▶ **Working data**:
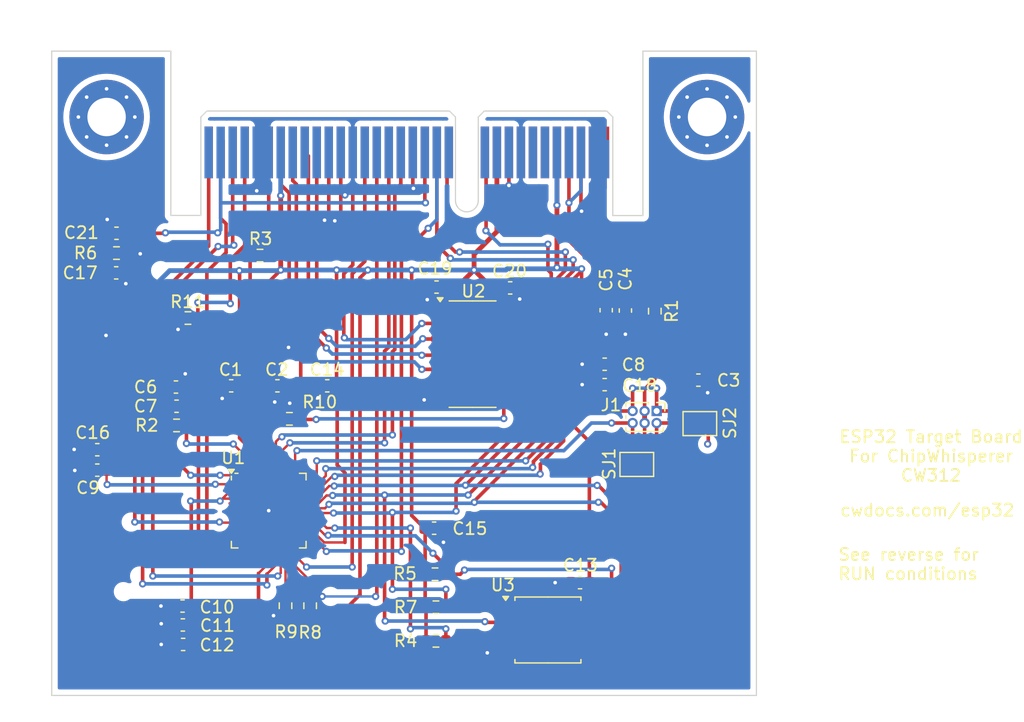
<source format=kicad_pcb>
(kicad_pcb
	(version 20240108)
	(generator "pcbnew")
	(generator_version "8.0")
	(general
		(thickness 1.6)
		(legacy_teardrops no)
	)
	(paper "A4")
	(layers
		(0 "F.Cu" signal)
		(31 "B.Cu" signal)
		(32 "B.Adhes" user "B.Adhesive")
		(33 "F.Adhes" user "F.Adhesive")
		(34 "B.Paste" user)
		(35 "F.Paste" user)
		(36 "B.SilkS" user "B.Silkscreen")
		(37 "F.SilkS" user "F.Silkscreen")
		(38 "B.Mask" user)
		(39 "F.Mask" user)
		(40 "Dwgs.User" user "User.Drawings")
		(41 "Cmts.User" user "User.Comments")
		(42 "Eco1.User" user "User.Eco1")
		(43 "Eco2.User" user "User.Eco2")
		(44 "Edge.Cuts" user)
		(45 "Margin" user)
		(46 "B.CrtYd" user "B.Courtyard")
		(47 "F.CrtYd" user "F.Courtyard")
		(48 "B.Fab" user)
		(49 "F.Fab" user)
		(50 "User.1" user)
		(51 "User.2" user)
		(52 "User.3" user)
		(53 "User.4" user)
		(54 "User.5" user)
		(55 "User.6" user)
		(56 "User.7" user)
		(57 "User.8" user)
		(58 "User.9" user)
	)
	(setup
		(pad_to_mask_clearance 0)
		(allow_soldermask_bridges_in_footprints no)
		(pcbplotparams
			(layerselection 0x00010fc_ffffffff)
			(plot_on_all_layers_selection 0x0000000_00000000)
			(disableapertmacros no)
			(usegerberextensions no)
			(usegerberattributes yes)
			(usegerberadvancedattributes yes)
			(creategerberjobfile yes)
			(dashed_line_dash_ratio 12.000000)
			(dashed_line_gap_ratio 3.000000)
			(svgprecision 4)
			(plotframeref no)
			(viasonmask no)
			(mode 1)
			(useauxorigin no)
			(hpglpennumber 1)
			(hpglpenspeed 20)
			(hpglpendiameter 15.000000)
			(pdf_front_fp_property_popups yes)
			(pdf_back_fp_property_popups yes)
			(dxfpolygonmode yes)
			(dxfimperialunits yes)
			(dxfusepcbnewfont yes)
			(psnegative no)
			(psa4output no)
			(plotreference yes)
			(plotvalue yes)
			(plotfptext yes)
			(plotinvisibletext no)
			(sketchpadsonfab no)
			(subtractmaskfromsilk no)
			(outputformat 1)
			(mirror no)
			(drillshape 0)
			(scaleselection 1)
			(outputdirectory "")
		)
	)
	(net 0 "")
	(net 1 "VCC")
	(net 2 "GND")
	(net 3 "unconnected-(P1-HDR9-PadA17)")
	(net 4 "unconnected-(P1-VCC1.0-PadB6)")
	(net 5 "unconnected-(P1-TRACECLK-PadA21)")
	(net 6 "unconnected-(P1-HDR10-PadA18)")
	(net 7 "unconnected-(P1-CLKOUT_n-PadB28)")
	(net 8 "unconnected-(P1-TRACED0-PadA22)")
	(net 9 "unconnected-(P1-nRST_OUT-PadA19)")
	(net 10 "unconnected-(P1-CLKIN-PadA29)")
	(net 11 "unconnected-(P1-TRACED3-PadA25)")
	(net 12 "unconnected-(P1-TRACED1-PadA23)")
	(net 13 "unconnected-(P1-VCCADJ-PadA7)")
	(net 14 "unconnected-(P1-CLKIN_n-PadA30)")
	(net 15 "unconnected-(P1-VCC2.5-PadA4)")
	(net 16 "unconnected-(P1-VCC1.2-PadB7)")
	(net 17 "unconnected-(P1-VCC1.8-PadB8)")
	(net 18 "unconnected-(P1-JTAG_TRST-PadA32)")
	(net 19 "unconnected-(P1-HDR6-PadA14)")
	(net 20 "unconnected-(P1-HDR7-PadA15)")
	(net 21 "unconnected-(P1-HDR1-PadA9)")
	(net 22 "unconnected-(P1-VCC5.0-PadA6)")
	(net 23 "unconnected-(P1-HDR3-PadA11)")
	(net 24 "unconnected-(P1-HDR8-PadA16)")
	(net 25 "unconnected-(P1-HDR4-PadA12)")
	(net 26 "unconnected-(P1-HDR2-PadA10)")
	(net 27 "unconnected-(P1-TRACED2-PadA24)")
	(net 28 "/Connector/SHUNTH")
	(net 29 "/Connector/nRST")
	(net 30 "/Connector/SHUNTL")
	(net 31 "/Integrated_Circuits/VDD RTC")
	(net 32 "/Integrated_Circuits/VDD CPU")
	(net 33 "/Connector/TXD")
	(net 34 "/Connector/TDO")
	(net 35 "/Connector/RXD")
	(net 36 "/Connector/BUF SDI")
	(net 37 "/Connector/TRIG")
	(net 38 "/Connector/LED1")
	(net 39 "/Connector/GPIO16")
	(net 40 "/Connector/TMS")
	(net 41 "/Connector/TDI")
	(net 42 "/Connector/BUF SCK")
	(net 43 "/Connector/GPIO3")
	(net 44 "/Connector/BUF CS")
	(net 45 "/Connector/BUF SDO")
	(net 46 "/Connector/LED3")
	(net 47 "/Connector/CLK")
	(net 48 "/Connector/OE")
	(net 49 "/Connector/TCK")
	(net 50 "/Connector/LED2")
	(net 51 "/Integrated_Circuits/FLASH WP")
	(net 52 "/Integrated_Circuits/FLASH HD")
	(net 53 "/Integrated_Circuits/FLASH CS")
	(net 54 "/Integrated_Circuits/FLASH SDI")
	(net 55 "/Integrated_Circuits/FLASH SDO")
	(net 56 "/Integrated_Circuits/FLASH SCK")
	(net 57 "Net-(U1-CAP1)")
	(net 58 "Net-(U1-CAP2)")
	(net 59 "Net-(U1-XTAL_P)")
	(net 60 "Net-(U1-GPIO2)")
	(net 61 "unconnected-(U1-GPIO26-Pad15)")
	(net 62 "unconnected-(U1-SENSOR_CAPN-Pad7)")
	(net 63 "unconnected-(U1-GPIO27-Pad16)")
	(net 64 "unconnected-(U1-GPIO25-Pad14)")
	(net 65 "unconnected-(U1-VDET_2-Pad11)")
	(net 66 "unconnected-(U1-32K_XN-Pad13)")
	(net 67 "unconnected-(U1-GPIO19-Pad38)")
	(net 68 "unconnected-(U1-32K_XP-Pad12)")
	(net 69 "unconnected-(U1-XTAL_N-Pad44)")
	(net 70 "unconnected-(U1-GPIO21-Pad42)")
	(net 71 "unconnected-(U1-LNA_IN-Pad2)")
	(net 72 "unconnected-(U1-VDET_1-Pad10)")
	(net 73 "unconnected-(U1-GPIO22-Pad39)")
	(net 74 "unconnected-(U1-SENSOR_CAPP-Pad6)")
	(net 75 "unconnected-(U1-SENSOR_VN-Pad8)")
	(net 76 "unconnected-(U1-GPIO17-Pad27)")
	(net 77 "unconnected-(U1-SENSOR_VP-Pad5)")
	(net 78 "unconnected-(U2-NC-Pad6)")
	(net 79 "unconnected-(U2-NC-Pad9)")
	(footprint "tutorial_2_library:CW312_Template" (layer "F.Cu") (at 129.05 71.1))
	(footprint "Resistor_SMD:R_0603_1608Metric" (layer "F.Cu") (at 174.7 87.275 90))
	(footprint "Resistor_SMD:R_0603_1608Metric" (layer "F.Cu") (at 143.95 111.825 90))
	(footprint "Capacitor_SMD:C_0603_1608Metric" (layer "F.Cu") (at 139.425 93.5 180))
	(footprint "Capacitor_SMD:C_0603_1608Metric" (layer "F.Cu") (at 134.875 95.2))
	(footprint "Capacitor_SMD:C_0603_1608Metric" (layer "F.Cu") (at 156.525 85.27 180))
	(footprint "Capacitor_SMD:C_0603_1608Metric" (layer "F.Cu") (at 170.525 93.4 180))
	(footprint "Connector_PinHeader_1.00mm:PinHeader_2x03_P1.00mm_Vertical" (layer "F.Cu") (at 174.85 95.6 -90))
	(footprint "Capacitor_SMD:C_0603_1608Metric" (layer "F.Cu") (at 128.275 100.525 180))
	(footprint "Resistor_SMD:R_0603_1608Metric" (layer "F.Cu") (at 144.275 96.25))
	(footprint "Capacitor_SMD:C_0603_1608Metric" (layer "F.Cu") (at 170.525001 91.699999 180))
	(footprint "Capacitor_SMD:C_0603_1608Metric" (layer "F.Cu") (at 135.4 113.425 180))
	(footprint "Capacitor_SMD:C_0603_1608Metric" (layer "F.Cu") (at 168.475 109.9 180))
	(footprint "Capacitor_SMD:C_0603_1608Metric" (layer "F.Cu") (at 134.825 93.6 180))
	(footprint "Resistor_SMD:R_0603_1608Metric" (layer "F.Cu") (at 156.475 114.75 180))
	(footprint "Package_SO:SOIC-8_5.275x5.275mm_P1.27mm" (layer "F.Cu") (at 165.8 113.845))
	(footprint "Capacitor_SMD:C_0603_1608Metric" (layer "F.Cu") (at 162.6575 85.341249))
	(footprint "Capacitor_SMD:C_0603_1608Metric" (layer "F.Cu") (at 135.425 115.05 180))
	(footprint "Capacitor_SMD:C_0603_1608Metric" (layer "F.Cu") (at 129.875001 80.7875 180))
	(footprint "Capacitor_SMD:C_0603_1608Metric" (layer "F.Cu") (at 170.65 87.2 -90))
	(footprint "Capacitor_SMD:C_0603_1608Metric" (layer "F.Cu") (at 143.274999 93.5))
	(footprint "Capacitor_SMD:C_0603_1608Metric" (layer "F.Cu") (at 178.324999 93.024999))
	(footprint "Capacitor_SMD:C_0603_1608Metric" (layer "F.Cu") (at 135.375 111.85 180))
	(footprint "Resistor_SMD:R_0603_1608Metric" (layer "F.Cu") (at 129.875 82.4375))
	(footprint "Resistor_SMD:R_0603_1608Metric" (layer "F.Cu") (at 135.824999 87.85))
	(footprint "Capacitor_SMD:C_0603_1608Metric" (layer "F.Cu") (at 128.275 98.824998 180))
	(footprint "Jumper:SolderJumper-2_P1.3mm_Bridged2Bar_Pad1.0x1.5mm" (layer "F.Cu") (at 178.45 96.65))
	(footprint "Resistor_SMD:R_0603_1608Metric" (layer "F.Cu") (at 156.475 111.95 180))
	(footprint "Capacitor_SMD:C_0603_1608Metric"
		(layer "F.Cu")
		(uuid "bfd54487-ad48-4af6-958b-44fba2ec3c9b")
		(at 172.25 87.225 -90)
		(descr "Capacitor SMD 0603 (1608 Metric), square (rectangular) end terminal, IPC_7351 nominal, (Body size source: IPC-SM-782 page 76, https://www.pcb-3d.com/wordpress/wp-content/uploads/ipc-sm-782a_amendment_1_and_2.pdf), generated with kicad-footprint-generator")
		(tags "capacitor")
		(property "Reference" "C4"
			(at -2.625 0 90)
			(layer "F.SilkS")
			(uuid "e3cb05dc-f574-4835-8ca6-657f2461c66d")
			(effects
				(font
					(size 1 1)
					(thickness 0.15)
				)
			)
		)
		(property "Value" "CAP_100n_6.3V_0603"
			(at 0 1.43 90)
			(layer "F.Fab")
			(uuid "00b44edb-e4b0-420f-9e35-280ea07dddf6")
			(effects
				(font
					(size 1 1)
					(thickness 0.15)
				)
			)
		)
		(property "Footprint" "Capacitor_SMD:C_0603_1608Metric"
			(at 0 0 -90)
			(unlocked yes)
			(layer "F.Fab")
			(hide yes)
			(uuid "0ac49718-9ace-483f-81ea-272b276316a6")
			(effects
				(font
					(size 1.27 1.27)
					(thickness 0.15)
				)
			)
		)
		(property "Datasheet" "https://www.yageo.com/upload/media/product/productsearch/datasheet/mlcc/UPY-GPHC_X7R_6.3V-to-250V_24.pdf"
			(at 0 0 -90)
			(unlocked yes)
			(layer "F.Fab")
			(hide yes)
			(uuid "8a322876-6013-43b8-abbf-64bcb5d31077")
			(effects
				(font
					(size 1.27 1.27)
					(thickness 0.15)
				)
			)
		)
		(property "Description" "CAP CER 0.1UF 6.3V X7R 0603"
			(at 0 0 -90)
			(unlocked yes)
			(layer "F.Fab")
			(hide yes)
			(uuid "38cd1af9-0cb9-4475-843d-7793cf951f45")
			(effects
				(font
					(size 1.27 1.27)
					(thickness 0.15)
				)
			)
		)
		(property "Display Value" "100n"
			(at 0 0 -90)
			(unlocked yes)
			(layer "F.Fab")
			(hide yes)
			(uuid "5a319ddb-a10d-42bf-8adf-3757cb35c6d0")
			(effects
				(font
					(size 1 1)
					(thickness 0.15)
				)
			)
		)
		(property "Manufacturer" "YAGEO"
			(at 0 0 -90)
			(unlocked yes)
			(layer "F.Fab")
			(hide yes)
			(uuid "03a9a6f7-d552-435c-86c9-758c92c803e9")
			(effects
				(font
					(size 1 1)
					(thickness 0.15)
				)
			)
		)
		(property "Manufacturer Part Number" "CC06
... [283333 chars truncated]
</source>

▶ **Required work**: Would you copy, exactly, each line from the start of the listing above through the line with "(pcbplotparams", both ends included, but none of the pictures?

▶ **Exercise response**:
<source format=kicad_pcb>
(kicad_pcb
	(version 20240108)
	(generator "pcbnew")
	(generator_version "8.0")
	(general
		(thickness 1.6)
		(legacy_teardrops no)
	)
	(paper "A4")
	(layers
		(0 "F.Cu" signal)
		(31 "B.Cu" signal)
		(32 "B.Adhes" user "B.Adhesive")
		(33 "F.Adhes" user "F.Adhesive")
		(34 "B.Paste" user)
		(35 "F.Paste" user)
		(36 "B.SilkS" user "B.Silkscreen")
		(37 "F.SilkS" user "F.Silkscreen")
		(38 "B.Mask" user)
		(39 "F.Mask" user)
		(40 "Dwgs.User" user "User.Drawings")
		(41 "Cmts.User" user "User.Comments")
		(42 "Eco1.User" user "User.Eco1")
		(43 "Eco2.User" user "User.Eco2")
		(44 "Edge.Cuts" user)
		(45 "Margin" user)
		(46 "B.CrtYd" user "B.Courtyard")
		(47 "F.CrtYd" user "F.Courtyard")
		(48 "B.Fab" user)
		(49 "F.Fab" user)
		(50 "User.1" user)
		(51 "User.2" user)
		(52 "User.3" user)
		(53 "User.4" user)
		(54 "User.5" user)
		(55 "User.6" user)
		(56 "User.7" user)
		(57 "User.8" user)
		(58 "User.9" user)
	)
	(setup
		(pad_to_mask_clearance 0)
		(allow_soldermask_bridges_in_footprints no)
		(pcbplotparams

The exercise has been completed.